Krešimir Josić

Bionote:

Krešimir Josić is currently John and Rebecca Moores Professor of Mathematics in the University of Houston. He is an applied mathematician who works closely with experimental biologists to understand how the structure of neural and genetic circuits is related to their function. His background is in the theoretical and computational analysis of stochastic biological systems. He uses mathematical and computational modeling to provide a mechanistic understanding of the dynamical patterns in biological systems observed in vivo and in vitro. Prof. Josić is the recipient of several awards, including a Simons Foundation Fellowship, and the Bellman Prize. He is on the editorial boards of the journals SIAM Dynamical Systems, SIAM Review, and Mathematical Biosciences.  He was the chair of the SIAM Activity Group on the Life Sciences from 2021 until 2023.

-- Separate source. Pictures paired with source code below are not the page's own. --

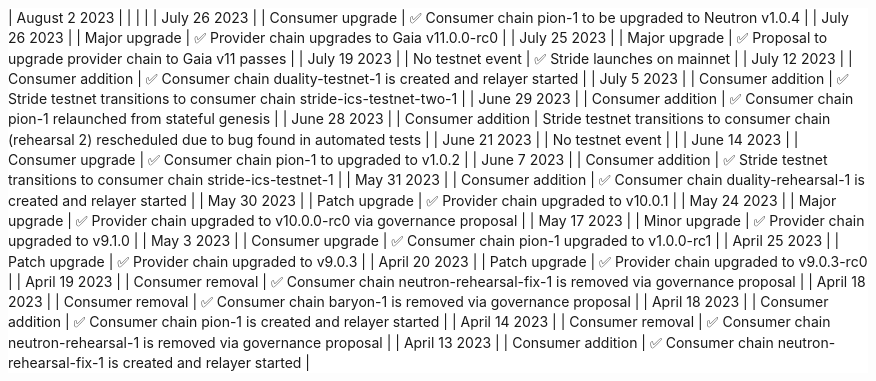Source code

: | August 2 2023          |                                   |                            |                                                                                                                                                          |
| July 26 2023           |                                   | Consumer upgrade           | ✅ Consumer chain pion-1 to be upgraded to Neutron v1.0.4                                                                                                 |
| July 26 2023           |                                   | Major upgrade              | ✅ Provider chain upgrades to Gaia v11.0.0-rc0                                                                                                            |
| July 25 2023           |                                   | Major upgrade              | ✅ Proposal to upgrade provider chain to Gaia v11 passes                                                                                                  |
| July 19 2023           |                                   | No testnet event           | ✅ Stride launches on mainnet                                                                                                                             |
| July 12 2023           |                                   | Consumer addition          | ✅ Consumer chain duality-testnet-1 is created and relayer started                                                                                        |
| July 5 2023            |                                   | Consumer addition          | ✅ Stride testnet transitions to consumer chain stride-ics-testnet-two-1                                                                                  |
| June 29 2023           |                                   | Consumer addition          | ✅ Consumer chain pion-1 relaunched from stateful genesis                                                                                                 |
| June 28 2023           |                                   | Consumer addition          | Stride testnet transitions to consumer chain (rehearsal 2) rescheduled due to bug found in automated tests                                               |
| June 21 2023           |                                   | No testnet event           |                                                                                                                                                          |
| June 14 2023           |                                   | Consumer upgrade           | ✅ Consumer chain pion-1 to upgraded to v1.0.2                                                                                                            |
| June 7 2023            |                                   | Consumer addition          | ✅ Stride testnet transitions to consumer chain stride-ics-testnet-1                                                                                      |
| May 31 2023            |                                   | Consumer addition          | ✅ Consumer chain duality-rehearsal-1 is created and relayer started                                                                                      |
| May 30 2023            |                                   | Patch upgrade              | ✅ Provider chain upgraded to v10.0.1                                                                                                                     |
| May 24 2023            |                                   | Major upgrade              | ✅ Provider chain upgraded to v10.0.0-rc0 via governance proposal                                                                                         |
| May 17 2023            |                                   | Minor upgrade              | ✅ Provider chain upgraded to v9.1.0                                                                                                                      |
| May 3 2023             |                                   | Consumer upgrade           | ✅ Consumer chain pion-1 upgraded to v1.0.0-rc1                                                                                                           |
| April 25 2023          |                                   | Patch upgrade              | ✅ Provider chain upgraded to v9.0.3                                                                                                                      |
| April 20 2023          |                                   | Patch upgrade              | ✅ Provider chain upgraded to v9.0.3-rc0                                                                                                                  |
| April 19 2023          |                                   | Consumer removal           | ✅ Consumer chain neutron-rehearsal-fix-1 is removed via governance proposal                                                                              |
| April 18 2023          |                                   | Consumer removal           | ✅ Consumer chain baryon-1 is removed via governance proposal                                                                                             |
| April 18 2023          |                                   | Consumer addition          | ✅ Consumer chain pion-1 is created and relayer started                                                                                                   |
| April 14 2023          |                                   | Consumer removal           | ✅ Consumer chain neutron-rehearsal-1 is removed via governance proposal                                                                                  |
| April 13 2023          |                                   | Consumer addition          | ✅ Consumer chain neutron-rehearsal-fix-1 is created and relayer started                                                                                  |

The Spatio-Temporal Dynamics of Synthetic Microbial Consortia

Abstract

Modeling is essential in the design of genetic circuits with desired properties. I will review several examples where mathematical models have been central to the development and understanding of the dynamic of synthetic organisms. I will start with a discussion of synthetic bacterial consortia that exhibit emergent oscillatory behavior - when co-cultured, the interaction between two bacterial strains results in population-level transcriptional oscillations. The spatio-temporal dynamics of such consortia, including synchrony between distant parts of the population, depend sensitively on the architecture of the underlying genetic circuits. I will then describe how oscillations, and other spatiotemporal patterns can arise in consortia of cells that individually exhibit bistable dynamics. I will show how simplified mathematical models can help us understand how order emerges in these systems, how robust oscillations and other patterns can arise, and how they are maintained. 

Bayesian Inference of Biochemical Reaction Rates 

Abstract

Parameter inference using experimental observations of biochemical reaction processes is a key problem in systems biology.  However, biochemical data are intrinsically stochastic, and observations are noisy. I will describe different Bayesian approaches that can be used to infer rate parameters in such situations. While conceptually straightforward, the main difficulty in implementing such methods is the need for the numerical computation of high-dimensional integrals to find the estimates of interest. I will describe how Markov Chain Monte Carlo (MCMC) methods can be used to achieve this.  I will also briefly describe approximate Bayesian methods, and Hamiltonian Monte Carlo techniques. Experimental data is frequently obtained using discrete-time sampling systems. This means that we can at best observe the state of the system at discrete intervals, and the exact timing of reactions is unknown.  This provides a challenge to a direct implementation of classical methods.  I will discuss algorithms that can be applied in such situations.

I will provide Python code to both generate synthetic time series of some simple biochemical reaction processes, as well as implement the different inference techniques described in the lecture.